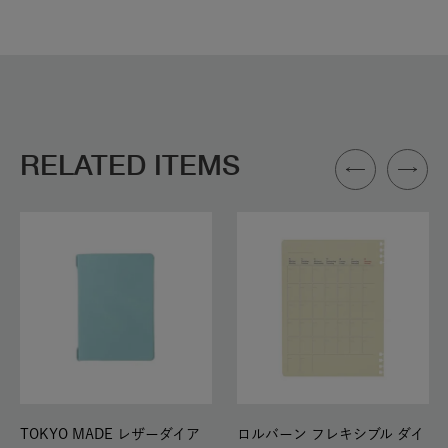
RELATED ITEMS
TOKYO MADE レザーダイア
ロルバーン フレキシブル ダイ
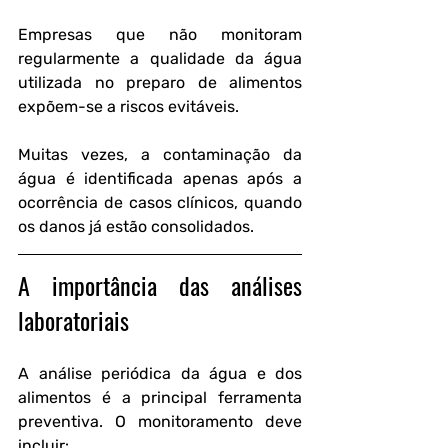
Empresas que não monitoram 
regularmente a qualidade da água 
utilizada no preparo de alimentos 
expõem-se a riscos evitáveis. 
Muitas vezes, a contaminação da 
água é identificada apenas após a 
ocorrência de casos clínicos, quando 
os danos já estão consolidados.
A importância das análises 
laboratoriais
A análise periódica da água e dos 
alimentos é a principal ferramenta 
preventiva. O monitoramento deve 
incluir:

* * * *

### Requirement
Copy out the text of the entries above, switching each "água" to "água potável" and changing nothing else. Leave the pictures out.

### Response area
RELATED ITEMS
TOKYO MADE レザーダイア
ロルバーン フレキシブル ダイ
Empresas que não monitoram 
regularmente a qualidade da água potável 
utilizada no preparo de alimentos 
expõem-se a riscos evitáveis. 
Muitas vezes, a contaminação da 
água potável é identificada apenas após a 
ocorrência de casos clínicos, quando 
os danos já estão consolidados.
A importância das análises 
laboratoriais
A análise periódica da água potável e dos 
alimentos é a principal ferramenta 
preventiva. O monitoramento deve 
incluir:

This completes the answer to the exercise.